▶ **What the exercise asks**:
In the answer, give the entries below exactly, from the first line through the line with "Picture 2: The", with every picture omitted.

▶ **Exercise data**:
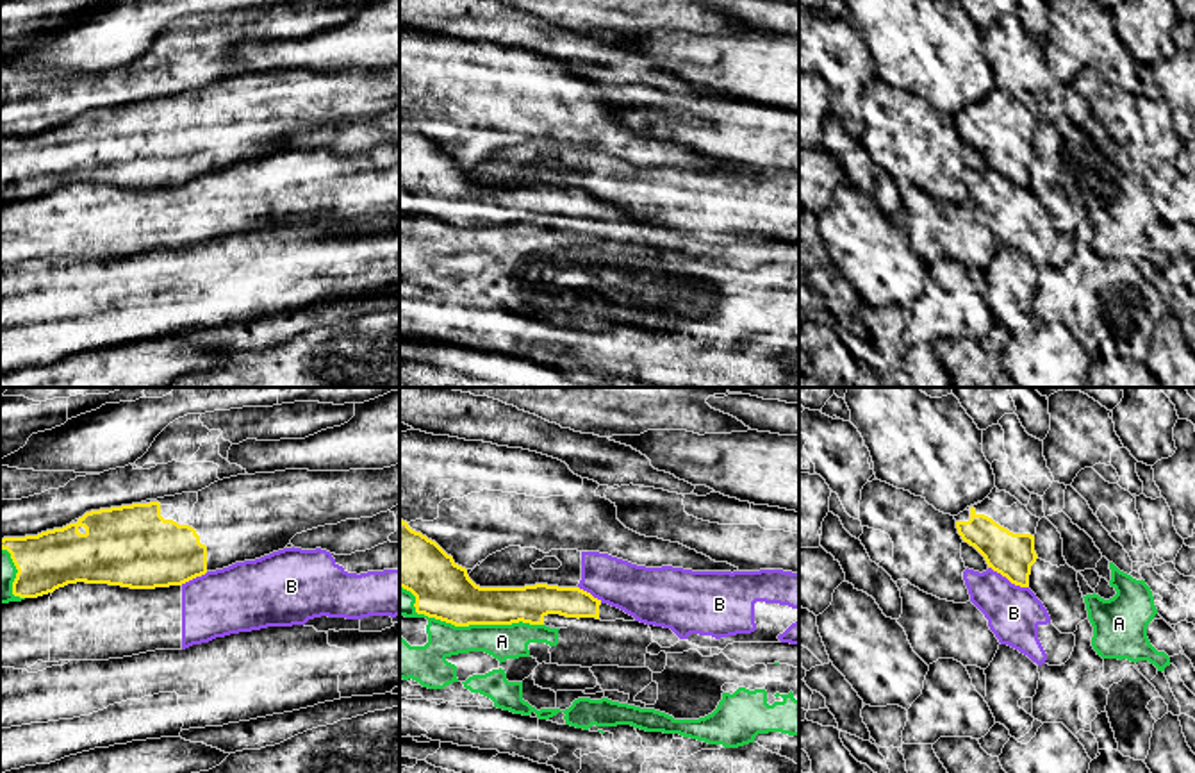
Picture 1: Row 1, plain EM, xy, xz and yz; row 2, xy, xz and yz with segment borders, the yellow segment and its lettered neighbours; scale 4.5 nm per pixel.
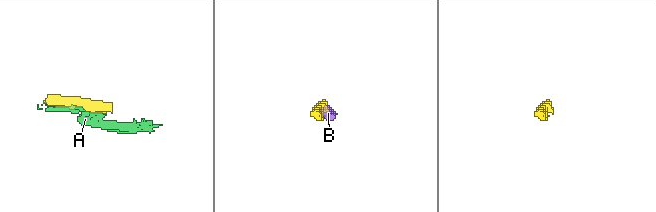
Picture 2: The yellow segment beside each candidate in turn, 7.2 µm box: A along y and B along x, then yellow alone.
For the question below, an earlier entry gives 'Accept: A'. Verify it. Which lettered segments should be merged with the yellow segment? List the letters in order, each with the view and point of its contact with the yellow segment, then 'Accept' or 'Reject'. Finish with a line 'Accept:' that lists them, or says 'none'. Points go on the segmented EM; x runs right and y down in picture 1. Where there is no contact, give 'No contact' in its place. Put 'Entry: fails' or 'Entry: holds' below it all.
A: Touches yellow at xz (466, 625). Reject
B: Touches yellow at yz (1008, 579). Reject
Accept: none
Entry: fails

▶ **Result below**:
Picture 1: Row 1, plain EM, xy, xz and yz; row 2, xy, xz and yz with segment borders, the yellow segment and its lettered neighbours; scale 4.5 nm per pixel.
Picture 2: The yellow segment beside each candidate in turn, 7.2 µm box: A along y and B along x, then yellow alone.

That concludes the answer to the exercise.